[Begin Excerpted passage]

In the amendment tabled by Deputy Coveney it is considered that the heading of recreational fisheries covers both sea angling and river angling. Consequently, there is no need to separate the categories. Accordingly, I urge that amendments Nos. 15, 16 and 17 be accepted. For the reason stated I cannot accept amendment No. 18.

I strongly disagree with the Minister of State. It is important to include the word "angling". Recreational fisheries almost trivialises what is a massive industry in terms of sea angling. Fly fishing and catching sharks off Kinsale are two entirely different industries attracting a very different type of person. For the sake of giving those sectors some recognition in the legislation, it would be preferable to include "recreational fisheries including sea and river angling". To put the term angling on that list would provide reassurance to people who are concerned that angling will not get a fair representation on the board. There cannot be any difficulty in including these two categories.

No, but it is something we can look at on Report Stage. It is not the intention in this provision to exclude anybody. Whatever one's view of the term "recreational fisheries", it surely covers both sea and river angling. However, if the Deputy considers it important, we can incorporate a reference on Report Stage which enhances the definition and ensures nobody is excluded.

[End Excerpted passage]

Requirement 1
Answer these questions from the fisheries debate excerpt.
(a) In the first paragraph, which amendments are urged to be accepted?
(b) Which two activities are described as entirely different industries?
(c) At what stage is a reference offered to be incorporated?
Requirement 2
Carry on the fisheries debate excerpt after its last sentence.
The rows come from a separate source, not from the fisheries debate excerpt.

[Begin Listed records]

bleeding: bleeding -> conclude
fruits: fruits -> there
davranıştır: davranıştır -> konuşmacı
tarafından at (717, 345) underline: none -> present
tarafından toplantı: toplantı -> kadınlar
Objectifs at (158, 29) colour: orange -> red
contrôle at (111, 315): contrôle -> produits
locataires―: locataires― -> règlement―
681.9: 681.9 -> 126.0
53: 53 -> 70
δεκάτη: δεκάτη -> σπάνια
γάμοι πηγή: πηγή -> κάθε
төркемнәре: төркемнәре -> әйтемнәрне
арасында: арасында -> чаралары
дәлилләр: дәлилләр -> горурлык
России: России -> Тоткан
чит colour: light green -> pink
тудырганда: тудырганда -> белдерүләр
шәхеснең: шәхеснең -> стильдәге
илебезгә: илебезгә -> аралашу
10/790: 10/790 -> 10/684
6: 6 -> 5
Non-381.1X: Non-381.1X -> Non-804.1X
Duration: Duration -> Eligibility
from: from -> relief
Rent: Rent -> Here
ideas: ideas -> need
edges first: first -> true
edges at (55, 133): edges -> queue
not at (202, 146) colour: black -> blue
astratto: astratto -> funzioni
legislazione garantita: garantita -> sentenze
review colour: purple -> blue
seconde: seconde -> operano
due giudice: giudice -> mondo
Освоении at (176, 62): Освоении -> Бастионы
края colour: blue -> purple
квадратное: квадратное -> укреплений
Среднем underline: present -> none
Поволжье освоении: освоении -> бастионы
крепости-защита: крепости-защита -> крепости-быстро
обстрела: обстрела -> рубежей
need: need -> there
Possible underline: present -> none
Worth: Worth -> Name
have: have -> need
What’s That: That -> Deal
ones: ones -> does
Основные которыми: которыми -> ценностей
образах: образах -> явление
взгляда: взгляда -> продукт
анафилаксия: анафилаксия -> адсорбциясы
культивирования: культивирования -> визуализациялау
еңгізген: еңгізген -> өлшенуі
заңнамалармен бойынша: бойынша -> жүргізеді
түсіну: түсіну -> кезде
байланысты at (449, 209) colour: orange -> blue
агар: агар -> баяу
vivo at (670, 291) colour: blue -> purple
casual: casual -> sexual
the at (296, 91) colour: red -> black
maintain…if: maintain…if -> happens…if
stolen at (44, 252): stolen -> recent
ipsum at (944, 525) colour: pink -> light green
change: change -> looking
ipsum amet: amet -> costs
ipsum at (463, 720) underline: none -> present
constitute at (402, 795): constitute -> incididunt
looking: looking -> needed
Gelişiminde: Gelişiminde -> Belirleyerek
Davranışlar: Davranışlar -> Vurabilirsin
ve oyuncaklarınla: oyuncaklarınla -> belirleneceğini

[End Listed records]

Task output 1
(a) Amendments Nos. 15, 16 and 17.
(b) Fly fishing and catching sharks off Kinsale.
(c) Report Stage.

Task output 2
The term "recreational fisheries" may be said to cover sea and river angling but it is a catch-all term in the vein of business and commercial affairs. Specific reference is made in the subsection to commercial fishing, fish processing, aquaculture, agriculture and so on, but in "recreational fisheries" we have a broad term to cover the myriad of different industries involved. Even if we just had the term "angling", that would be a recognition that this is an important element of expertise in the make-up of the board. I will not be satisfied if there is no mention of angling on this long list.

We will ask the Parliamentary Counsel to incorporate river and sea angling into the subsection. I accept that while they may come under the term "recreational fisheries", it is a rather bureaucratic way of saying what we want to say.

The term "recreational fisheries" could include the guy who goes down to Dún Laoghaire pier and casts out to catch a pollock.

The Minister of State has conceded the point. It seems the Deputy has defeated him and done him down.

Yes. I assure Deputy Coveney that I will instruct the Parliamentary Counsel to include sea and river angling in the list of areas of expertise pertaining to the appointment of persons to the IFI board.

Amendment agreed to.

I move amendment No. 16:

In page 17, subsection (5), between lines 4 and 5, to insert the following:

"(g) fisheries ownership,”.

Amendment agreed to.

I move amendment No. 17:

In page 17, subsection (5), line 7, to delete paragraph (i).

Amendment agreed to.
Amendment No. 18 not moved.

I move amendment No. 19:

In page 17, between lines 28 and 29, to insert the following subsection:

"(10) In respect of an appointment to be made under subsection (1)(f), the Minister may, following consultation with such trade union representatives as he or she considers appropriate, appoint a person to IFI on a temporary basis, until such time as the Minister is in a position to appoint a person elected in accordance with section 13.”.

Amendment agreed to.
Section 12, as amended, agreed to.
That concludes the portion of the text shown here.